## TASK DETAILS
Exactly reproduce the line containing "middle dip: (466, 133)" together with every line after it, through the end of the entries, and give nothing more.

Dataset entries
————————

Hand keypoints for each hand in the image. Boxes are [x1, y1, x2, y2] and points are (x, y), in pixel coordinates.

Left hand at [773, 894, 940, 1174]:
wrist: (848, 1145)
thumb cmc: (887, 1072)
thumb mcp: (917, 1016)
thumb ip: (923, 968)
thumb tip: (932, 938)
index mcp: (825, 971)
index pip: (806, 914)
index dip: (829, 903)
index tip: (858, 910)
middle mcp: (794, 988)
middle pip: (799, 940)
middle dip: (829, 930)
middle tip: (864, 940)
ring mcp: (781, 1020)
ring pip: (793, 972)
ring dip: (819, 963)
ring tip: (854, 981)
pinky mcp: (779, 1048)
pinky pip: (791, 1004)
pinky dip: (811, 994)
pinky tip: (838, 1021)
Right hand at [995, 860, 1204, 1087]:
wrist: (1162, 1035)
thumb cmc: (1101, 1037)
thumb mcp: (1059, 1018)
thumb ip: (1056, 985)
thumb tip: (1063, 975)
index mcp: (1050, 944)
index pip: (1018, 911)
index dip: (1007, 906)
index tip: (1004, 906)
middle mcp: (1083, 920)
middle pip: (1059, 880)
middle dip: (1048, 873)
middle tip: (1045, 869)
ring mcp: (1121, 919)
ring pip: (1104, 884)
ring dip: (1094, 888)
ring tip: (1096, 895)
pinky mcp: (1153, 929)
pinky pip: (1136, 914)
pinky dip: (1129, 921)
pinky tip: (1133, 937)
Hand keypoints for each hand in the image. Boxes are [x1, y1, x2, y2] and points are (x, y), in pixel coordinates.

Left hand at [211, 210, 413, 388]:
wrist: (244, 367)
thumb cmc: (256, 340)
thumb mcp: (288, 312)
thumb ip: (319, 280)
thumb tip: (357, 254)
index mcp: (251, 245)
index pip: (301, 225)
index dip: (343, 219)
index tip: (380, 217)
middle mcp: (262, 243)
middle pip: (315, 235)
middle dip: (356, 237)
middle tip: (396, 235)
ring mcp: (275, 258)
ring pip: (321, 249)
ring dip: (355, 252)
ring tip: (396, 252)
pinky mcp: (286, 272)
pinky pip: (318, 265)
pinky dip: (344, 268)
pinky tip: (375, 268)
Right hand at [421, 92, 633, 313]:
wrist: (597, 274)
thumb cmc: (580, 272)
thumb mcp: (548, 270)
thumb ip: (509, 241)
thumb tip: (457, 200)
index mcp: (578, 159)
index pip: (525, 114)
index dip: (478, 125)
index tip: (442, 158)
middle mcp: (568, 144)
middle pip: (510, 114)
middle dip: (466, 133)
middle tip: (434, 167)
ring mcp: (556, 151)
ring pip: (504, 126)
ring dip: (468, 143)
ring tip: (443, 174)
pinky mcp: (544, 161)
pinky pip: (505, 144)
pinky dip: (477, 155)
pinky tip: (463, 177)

————————

## EXPECTED OUTPUT
middle dip: (466, 133)
middle tip: (434, 167)
ring mcp: (556, 151)
ring pip: (504, 126)
ring dip: (468, 143)
ring tip: (443, 174)
pinky mcp: (544, 161)
pinky pip: (505, 144)
pinky dip: (477, 155)
pinky tip: (463, 177)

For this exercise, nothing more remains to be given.